Urinary tract isolates
Up to 50 consecutive isolates of E. coli from patients with urinary tract infections were collected in each lab during January and February. All isolates were either kept on bench or in a freezer until tested in batch using a disk diffusion method with PDM agar and paper disk (AB Biodisk, Solna Sweden) at 35ºC in ambient air. The study included 1044 E. coli isolates. The following strain was used for quality control: E. coli ATCC 25922.

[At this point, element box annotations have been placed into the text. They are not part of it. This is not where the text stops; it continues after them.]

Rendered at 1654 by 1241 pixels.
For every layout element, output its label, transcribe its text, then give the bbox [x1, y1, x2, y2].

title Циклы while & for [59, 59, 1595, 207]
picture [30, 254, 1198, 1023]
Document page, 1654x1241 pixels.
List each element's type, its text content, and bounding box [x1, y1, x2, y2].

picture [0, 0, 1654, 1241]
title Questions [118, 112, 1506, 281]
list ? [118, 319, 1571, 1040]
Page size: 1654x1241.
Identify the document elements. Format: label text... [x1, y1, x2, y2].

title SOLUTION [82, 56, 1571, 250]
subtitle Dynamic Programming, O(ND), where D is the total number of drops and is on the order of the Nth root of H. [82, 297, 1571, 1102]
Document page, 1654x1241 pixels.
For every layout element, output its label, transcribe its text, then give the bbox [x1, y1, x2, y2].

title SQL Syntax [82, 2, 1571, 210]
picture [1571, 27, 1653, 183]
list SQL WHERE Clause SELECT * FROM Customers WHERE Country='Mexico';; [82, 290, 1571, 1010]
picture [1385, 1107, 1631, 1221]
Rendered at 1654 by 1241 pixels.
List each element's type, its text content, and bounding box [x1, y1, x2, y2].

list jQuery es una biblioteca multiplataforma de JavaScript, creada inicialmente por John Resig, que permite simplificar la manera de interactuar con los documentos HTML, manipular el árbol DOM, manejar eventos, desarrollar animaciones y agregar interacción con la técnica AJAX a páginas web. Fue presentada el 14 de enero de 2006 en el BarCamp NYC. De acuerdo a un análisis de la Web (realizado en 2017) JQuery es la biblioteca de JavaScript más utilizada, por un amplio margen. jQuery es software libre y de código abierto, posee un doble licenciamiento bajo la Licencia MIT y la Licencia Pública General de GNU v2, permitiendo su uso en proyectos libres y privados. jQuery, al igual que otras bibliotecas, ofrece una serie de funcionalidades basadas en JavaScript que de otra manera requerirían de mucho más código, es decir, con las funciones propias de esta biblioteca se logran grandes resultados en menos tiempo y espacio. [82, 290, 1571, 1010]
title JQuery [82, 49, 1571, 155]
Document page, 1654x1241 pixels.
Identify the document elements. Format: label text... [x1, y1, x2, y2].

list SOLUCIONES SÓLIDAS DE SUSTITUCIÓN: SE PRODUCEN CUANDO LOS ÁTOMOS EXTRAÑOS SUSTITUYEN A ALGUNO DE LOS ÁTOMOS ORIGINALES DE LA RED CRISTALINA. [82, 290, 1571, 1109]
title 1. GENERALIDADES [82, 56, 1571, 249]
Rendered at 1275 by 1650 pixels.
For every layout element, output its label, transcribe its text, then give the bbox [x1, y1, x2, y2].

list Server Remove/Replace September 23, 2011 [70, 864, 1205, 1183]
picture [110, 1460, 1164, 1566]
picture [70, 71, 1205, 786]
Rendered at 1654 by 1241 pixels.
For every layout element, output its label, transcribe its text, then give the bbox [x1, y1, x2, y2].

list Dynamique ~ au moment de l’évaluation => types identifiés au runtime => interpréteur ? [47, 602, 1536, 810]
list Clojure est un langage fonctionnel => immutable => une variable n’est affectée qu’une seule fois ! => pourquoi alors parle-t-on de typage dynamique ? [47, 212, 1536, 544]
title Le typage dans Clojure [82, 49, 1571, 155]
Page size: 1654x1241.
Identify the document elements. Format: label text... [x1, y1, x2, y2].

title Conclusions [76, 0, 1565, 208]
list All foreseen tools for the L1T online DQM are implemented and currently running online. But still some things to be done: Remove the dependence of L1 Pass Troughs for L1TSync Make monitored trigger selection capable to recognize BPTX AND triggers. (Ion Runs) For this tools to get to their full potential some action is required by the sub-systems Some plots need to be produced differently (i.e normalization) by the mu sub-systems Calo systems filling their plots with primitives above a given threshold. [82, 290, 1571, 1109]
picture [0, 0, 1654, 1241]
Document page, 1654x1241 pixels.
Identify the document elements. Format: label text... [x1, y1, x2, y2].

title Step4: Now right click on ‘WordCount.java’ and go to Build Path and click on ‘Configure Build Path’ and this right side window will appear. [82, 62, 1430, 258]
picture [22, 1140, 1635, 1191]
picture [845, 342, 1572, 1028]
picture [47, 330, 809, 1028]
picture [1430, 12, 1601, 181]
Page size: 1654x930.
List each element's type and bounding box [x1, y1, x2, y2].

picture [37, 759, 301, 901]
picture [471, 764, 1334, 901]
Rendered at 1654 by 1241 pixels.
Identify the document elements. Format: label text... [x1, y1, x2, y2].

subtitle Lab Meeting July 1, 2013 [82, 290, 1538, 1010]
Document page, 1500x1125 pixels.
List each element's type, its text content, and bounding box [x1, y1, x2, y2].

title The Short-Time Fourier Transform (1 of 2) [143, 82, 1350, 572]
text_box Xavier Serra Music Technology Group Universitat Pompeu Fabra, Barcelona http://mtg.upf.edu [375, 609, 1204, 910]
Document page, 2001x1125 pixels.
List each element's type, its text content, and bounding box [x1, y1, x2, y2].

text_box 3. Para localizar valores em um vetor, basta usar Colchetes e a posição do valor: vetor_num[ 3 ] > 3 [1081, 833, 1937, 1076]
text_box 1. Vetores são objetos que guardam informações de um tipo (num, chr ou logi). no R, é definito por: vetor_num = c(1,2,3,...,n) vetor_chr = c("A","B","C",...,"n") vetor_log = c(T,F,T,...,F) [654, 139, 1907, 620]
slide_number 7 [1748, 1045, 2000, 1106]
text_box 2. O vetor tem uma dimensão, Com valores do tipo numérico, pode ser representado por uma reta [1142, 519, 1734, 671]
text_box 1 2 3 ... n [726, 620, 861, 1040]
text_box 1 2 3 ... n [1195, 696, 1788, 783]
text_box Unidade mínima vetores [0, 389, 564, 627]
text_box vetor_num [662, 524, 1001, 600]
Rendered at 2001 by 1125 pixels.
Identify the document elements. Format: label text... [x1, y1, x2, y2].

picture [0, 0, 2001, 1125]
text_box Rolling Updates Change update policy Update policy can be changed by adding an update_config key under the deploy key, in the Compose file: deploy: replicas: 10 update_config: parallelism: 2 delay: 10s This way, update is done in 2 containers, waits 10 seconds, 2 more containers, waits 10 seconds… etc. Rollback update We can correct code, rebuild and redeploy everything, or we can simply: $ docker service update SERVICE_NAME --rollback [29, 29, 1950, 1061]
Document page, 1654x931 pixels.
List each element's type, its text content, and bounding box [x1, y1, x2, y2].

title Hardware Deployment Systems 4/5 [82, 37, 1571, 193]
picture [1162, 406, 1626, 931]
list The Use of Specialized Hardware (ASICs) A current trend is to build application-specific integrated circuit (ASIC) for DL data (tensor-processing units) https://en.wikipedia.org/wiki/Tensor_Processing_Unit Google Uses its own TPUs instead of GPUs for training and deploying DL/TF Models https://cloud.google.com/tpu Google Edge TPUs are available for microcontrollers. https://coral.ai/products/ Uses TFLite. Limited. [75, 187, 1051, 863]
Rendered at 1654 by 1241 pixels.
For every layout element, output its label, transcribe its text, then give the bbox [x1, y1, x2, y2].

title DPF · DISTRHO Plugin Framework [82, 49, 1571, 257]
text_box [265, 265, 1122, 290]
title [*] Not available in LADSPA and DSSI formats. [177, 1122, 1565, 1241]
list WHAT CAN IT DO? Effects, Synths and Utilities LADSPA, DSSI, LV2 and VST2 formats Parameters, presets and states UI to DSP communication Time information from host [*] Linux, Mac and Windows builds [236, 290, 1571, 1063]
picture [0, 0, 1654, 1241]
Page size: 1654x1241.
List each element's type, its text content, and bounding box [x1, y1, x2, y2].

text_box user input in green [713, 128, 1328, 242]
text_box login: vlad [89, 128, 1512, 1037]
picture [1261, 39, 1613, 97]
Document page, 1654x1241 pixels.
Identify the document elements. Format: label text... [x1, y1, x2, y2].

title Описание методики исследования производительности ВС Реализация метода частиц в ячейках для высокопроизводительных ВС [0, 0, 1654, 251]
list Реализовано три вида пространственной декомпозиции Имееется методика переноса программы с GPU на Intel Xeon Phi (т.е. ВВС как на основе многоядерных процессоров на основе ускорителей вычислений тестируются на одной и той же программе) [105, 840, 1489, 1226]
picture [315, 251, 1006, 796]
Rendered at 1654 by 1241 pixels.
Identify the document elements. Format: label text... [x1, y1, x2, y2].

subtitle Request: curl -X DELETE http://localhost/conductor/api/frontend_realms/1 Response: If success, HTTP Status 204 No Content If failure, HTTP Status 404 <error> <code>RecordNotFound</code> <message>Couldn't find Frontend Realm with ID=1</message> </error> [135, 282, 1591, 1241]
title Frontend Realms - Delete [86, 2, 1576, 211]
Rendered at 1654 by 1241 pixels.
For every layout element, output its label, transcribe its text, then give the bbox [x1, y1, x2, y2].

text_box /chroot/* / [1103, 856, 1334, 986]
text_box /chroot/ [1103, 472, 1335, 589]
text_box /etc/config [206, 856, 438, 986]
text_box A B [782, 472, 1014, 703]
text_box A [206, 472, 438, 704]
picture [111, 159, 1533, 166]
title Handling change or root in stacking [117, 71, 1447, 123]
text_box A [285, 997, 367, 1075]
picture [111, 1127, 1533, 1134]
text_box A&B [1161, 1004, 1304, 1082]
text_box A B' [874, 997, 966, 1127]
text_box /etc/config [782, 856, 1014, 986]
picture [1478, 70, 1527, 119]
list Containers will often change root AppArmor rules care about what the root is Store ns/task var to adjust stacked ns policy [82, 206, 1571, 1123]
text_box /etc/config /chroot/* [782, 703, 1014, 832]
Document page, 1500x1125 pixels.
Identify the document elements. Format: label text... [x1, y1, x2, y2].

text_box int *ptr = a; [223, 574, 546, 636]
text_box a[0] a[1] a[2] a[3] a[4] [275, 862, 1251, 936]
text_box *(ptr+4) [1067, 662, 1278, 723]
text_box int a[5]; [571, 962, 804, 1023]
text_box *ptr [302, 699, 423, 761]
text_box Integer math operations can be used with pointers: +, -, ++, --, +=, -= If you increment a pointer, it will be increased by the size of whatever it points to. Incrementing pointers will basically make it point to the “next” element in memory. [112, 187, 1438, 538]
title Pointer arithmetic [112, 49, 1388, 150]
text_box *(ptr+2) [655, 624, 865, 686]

Mycobacterium tuberculosis
In the year 2002, antimicrobial susceptibility testing of M. tuberculosis was performed at the following institutions: National Institute of Public Health, Oslo, Ullevål University Hospital, Oslo, National Hospital, Oslo, and Haukeland Hospital, Bergen. The majority of isolates were tested using the BACTEC (National Institute of Public Health and Ullevål University Hospital) or MGIT systems (National Hospital). All four laboratories participate in an external quality control program organized by the WHO.